▶ _Source document_
^^^^

The Eramosa River Trail in Guelph extends 4.1 km from York Road to Stone Road, passing through Eramosa River Park and crossing Victoria Road along the way. It is open year-round, and is amenable to snowshoeing in the winter. A section of the trail between York Road and Lawrence Avenue is wheelchair accessible. It is part of a 20 km network of trails that intersect around the Eramosa River.

Camping and other outdoor activities can be done at Rockwood Conservation Area in Rockwood. An unsupervised beach offers opportunities for swimming. The park represents the greatest concentration of glacial landforms along the Eramosa River, and features opportunities for spelunking in its many limestone caves. The caves are closed to the public from mid-October to the beginning of April to accommodate bat hibernation. The park is open throughout winter (with an exception for the Christmas holiday) but the park offers no specific winter activities besides hiking.

^^^^

(Records from a collection)
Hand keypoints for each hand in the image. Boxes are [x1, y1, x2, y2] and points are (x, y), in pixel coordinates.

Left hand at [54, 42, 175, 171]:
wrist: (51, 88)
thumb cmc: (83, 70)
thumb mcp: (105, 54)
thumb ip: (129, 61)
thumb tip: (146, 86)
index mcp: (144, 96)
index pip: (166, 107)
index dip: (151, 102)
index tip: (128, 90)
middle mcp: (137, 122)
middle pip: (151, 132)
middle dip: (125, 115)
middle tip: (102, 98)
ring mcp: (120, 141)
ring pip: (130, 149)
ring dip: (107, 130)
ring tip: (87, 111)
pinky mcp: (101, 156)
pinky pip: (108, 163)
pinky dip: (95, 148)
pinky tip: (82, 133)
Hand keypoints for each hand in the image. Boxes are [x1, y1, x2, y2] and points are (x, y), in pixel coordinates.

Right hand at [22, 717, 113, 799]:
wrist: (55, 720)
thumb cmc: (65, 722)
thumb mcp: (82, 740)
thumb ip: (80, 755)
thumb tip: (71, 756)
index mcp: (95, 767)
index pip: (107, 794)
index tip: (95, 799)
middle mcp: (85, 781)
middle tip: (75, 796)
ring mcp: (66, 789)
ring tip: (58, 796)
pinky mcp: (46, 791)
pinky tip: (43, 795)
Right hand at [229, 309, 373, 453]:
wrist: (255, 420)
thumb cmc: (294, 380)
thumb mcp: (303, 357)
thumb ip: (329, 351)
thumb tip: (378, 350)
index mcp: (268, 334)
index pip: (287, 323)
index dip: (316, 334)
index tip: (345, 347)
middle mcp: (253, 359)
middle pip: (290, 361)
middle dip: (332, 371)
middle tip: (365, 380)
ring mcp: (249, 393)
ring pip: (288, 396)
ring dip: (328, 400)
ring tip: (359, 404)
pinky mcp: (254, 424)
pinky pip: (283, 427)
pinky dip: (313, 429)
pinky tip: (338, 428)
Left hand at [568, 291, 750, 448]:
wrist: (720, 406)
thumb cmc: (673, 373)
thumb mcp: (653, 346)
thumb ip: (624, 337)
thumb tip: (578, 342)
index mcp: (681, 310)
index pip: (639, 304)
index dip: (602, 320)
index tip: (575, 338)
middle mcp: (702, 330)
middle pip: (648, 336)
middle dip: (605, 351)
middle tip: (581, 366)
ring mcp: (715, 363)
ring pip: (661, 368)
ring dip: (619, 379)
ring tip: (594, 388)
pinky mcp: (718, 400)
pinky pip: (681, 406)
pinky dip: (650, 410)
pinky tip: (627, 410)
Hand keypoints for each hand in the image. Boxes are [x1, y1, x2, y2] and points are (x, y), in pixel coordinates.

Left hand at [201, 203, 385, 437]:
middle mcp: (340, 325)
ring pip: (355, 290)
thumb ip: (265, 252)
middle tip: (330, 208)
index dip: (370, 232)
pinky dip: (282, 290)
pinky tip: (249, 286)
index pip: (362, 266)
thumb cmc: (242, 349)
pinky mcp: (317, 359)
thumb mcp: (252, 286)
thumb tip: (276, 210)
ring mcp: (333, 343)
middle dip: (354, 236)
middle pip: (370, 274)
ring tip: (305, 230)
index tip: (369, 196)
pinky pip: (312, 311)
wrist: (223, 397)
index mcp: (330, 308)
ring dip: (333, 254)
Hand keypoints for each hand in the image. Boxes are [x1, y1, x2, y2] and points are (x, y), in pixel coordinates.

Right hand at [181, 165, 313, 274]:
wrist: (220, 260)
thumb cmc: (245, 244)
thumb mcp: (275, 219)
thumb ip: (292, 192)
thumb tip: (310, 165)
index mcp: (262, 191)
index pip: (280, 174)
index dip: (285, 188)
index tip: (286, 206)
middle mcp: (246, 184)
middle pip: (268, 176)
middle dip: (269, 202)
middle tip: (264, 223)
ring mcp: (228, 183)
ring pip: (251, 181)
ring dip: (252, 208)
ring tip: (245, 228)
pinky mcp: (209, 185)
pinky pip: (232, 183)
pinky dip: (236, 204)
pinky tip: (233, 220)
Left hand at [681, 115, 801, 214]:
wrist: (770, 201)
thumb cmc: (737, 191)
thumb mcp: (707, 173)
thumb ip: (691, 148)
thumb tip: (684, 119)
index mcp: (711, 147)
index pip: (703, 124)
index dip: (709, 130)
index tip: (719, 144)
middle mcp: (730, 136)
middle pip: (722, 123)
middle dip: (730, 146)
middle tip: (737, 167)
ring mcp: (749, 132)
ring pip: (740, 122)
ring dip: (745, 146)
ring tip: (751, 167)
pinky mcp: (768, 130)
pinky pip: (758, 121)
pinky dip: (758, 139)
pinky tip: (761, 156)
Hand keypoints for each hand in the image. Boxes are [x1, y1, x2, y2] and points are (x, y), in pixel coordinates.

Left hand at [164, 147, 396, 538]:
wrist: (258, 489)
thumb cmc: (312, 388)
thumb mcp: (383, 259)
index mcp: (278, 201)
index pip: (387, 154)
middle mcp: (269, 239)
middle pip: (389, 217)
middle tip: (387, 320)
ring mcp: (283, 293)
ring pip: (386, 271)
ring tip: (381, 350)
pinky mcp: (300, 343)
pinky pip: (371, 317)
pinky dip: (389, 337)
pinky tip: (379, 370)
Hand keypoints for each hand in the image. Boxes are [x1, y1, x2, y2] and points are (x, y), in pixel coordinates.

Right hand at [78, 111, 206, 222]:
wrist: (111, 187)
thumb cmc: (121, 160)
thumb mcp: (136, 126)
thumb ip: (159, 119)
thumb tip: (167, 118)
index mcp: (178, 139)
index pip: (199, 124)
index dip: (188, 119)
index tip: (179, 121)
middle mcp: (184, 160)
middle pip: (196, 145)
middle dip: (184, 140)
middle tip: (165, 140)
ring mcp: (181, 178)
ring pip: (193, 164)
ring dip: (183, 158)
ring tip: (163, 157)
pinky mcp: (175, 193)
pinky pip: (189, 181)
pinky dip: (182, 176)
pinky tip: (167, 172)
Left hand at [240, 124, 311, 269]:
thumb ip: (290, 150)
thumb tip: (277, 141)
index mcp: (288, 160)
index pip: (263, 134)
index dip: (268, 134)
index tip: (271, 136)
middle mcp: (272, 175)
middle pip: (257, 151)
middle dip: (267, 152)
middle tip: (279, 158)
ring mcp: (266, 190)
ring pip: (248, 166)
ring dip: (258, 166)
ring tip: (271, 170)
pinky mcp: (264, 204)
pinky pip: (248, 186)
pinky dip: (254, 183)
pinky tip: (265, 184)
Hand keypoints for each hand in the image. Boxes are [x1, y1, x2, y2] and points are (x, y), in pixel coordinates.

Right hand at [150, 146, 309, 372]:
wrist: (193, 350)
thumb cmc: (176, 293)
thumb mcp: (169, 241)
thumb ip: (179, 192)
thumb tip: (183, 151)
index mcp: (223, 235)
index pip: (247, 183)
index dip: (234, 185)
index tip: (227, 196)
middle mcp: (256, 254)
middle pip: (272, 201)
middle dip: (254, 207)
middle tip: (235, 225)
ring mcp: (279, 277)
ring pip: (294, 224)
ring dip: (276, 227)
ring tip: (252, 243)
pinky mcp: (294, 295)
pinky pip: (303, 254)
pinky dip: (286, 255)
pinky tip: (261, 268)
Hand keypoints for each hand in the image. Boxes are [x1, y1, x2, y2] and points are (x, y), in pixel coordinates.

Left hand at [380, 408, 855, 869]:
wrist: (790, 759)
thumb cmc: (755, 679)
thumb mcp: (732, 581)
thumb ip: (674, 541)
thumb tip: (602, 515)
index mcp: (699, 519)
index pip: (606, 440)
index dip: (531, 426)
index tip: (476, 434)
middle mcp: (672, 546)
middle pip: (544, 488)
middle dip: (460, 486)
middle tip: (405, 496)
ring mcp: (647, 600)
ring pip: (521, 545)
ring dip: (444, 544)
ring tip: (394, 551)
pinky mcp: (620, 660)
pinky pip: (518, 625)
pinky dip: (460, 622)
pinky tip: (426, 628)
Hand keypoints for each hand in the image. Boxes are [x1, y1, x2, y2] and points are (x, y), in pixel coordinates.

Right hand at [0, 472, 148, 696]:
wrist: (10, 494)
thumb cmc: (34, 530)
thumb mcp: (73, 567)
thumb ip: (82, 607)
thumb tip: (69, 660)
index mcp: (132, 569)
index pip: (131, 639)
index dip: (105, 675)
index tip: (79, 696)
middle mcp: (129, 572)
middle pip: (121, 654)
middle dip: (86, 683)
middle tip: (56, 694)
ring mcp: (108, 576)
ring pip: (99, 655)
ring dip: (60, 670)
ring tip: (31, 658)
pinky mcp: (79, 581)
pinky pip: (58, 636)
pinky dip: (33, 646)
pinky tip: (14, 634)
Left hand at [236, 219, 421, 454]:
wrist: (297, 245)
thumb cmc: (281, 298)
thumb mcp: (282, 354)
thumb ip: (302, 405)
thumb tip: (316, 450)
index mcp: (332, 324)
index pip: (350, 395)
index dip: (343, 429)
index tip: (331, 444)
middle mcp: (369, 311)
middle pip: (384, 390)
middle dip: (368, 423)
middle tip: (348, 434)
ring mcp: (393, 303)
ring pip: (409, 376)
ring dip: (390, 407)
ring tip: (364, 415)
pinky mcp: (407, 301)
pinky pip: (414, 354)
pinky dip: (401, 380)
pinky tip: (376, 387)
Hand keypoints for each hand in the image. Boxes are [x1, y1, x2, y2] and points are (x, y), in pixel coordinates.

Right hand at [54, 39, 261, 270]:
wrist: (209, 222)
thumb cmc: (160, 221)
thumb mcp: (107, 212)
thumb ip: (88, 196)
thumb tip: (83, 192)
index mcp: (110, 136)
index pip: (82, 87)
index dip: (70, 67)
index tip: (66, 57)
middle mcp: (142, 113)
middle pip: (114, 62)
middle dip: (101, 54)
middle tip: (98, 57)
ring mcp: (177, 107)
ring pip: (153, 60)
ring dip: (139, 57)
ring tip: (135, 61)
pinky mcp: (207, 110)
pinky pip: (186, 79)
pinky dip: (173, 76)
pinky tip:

^^^^

▶ _Work item 1_
Revise the Eramosa River passage starting with "The Eramosa River Trail" and going on through "the Eramosa River.", swapping "snowshoeing" for "cross-country skiing".
▶ _Work item 2_
Carry on the Eramosa River passage from the point where it stops.

▶ _Final answer 1_
The Eramosa River Trail in Guelph extends 4.1 km from York Road to Stone Road, passing through Eramosa River Park and crossing Victoria Road along the way. It is open year-round, and is amenable to cross-country skiing in the winter. A section of the trail between York Road and Lawrence Avenue is wheelchair accessible. It is part of a 20 km network of trails that intersect around the Eramosa River.

▶ _Final answer 2_
Boating on the Eramosa River has been a popular activity since the 19th century. It is possible to canoe on the Eramosa, though downed trees and exposed rocks serve as obstacles along the course of the river. Canoeing trips can begin near the river's headwaters near Erin or further downstream in Guelph/Eramosa and continue as far as the Guelph Dam, passing waterfront homes and a number of local landmarks (including the Ontario Reformatory prison and Cargill meat packing plant) along the way into and through Guelph. When the Guelph Dam is open, water levels in the river become so low that paddlers are forced to frequently disembark and drag their canoe across its shallowest sections.

Even in the urban stretches of the Eramosa, anglers are able to catch and cook fish from the river.